When we experience rejection, the aspect of the self that gets hurt initially is our ego. Our ego is hurt when we experience rejection because it strikes our personal worth or personal value. When our self-worth is bruised, it makes us vulnerable to self-doubt. We start scrutinizing what we perceive as being our shortcomings, our deficiencies, and we start developing insecurities.
Rejection rocks our boat hard because it destabilizes our sense of worth and confidence. When rejection bruises our ego, we become susceptible to the negativity that develops in our mind, and magnifies the event unreasonably.
Low Self-Esteem or High Self-Esteem and Rejection
Whether a person has low self-esteem or high self-esteem, will greatly affect how they respond to rejection.
People with high self-esteem have a healthy sense of self-care and self-respect.
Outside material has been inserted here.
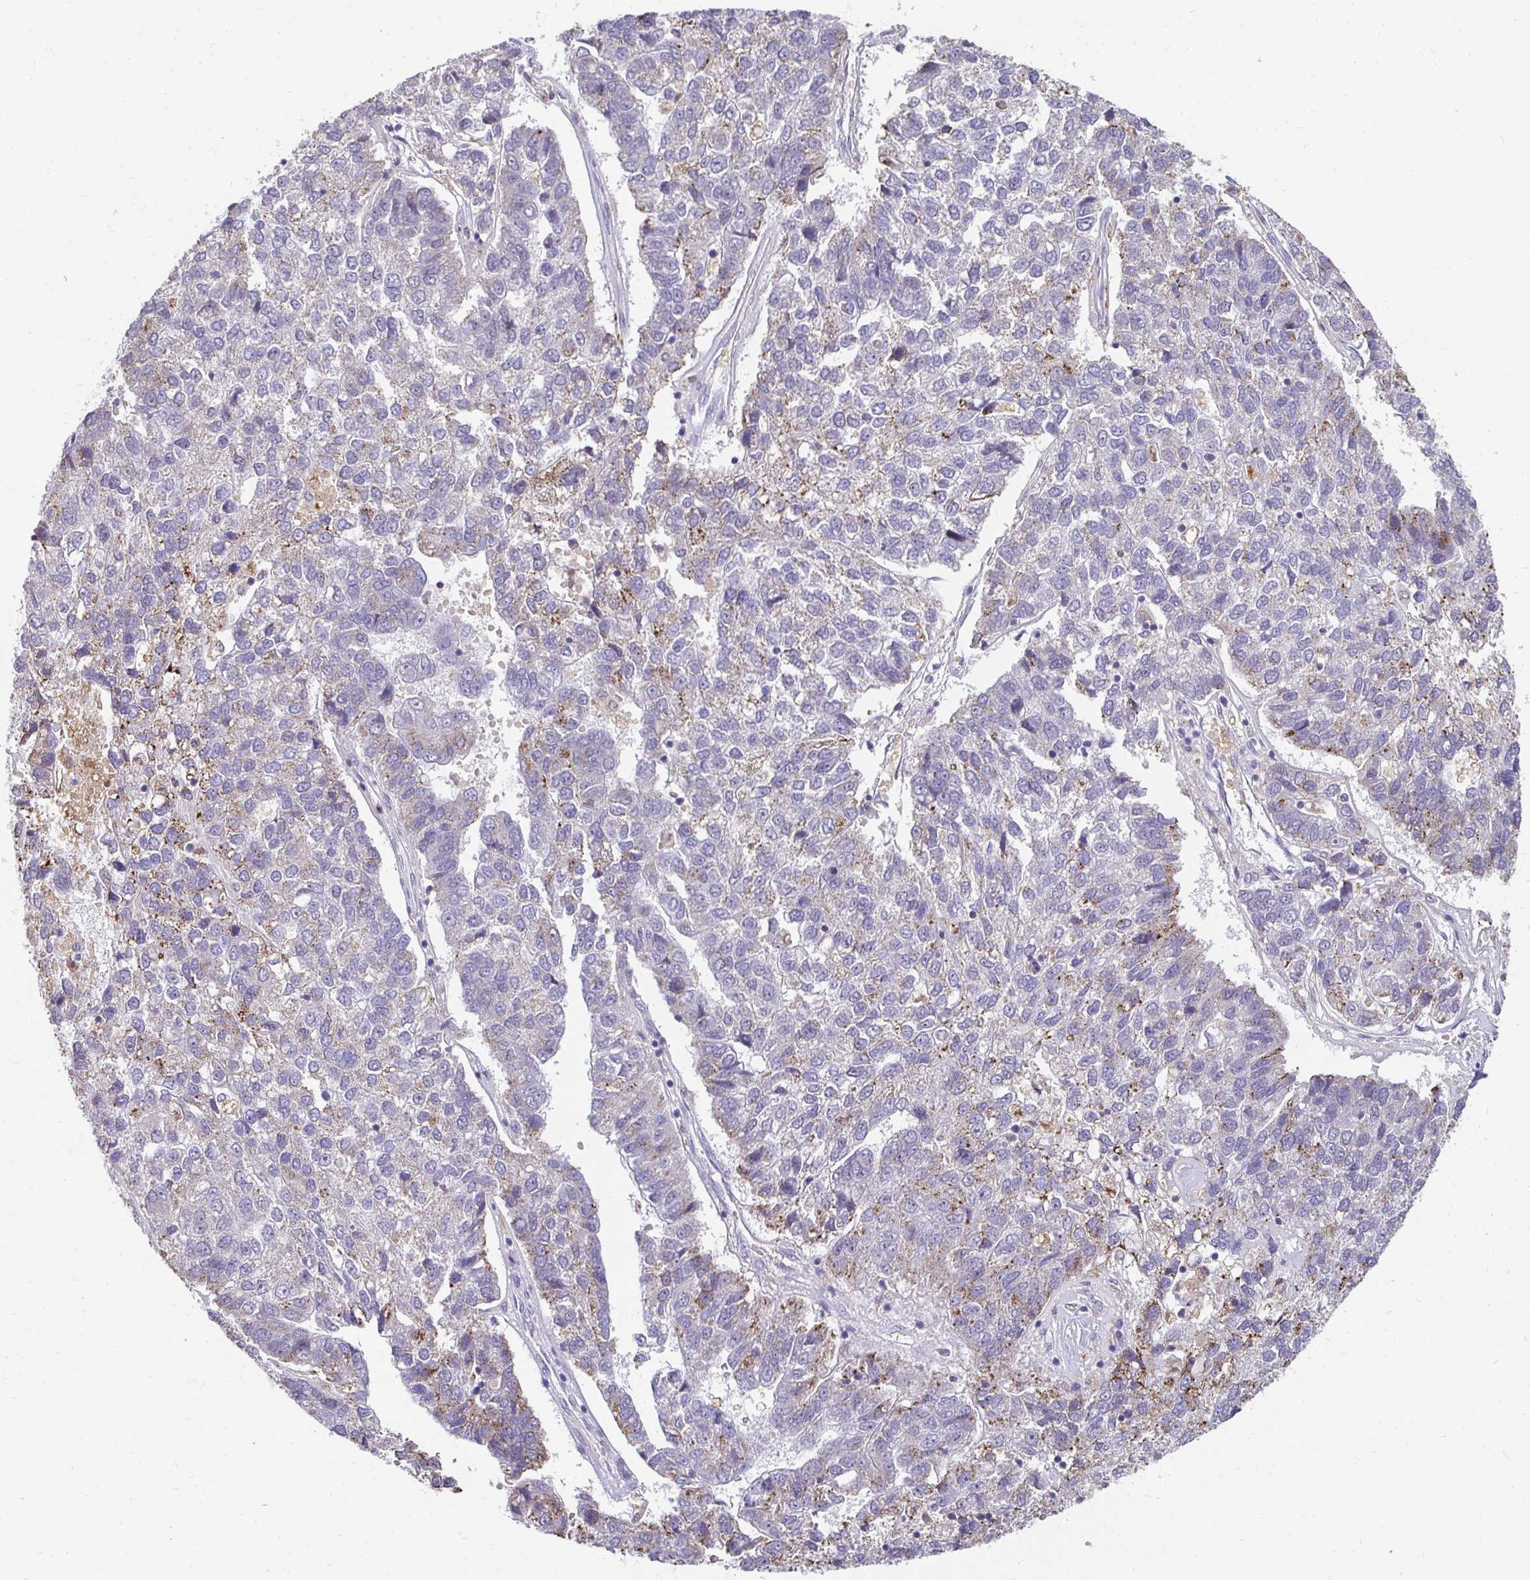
{"staining": {"intensity": "moderate", "quantity": "<25%", "location": "cytoplasmic/membranous"}, "tissue": "pancreatic cancer", "cell_type": "Tumor cells", "image_type": "cancer", "snomed": [{"axis": "morphology", "description": "Adenocarcinoma, NOS"}, {"axis": "topography", "description": "Pancreas"}], "caption": "A photomicrograph of human pancreatic cancer stained for a protein shows moderate cytoplasmic/membranous brown staining in tumor cells.", "gene": "GK2", "patient": {"sex": "female", "age": 61}}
They may experience hurt when they are faced with rejection, however, they are able to view the reason for the rejection through a non-biased viewpoint.
The ability to do this allows them to focus on how they can improve themselves, and benefit from the experience. These are the people who welcome the lesson that accompanies any rejection, and their ego is not damaged (maybe just a little, but only for a while).
On the other hand, those with low self-esteem do not take well to any type of rejection. Instead of regarding the feedback or rejection as an opportunity for growth, they see it as a direct criticism and one which they feel they don't deserve.
Even if the rejection doesn't disempower them totally, failure to acknowledge the lesson of the rejection can still harm their ego. Their ego is impacted, and the effects are re-lived often.
Rejection is a negative experience, but what is more important to emotional health is the person's reaction to it. It can be negative if rejection is perceived as having been shut out of other people's preferences. Of course, this can bruise anyone's ego. If it doesn't, lucky you!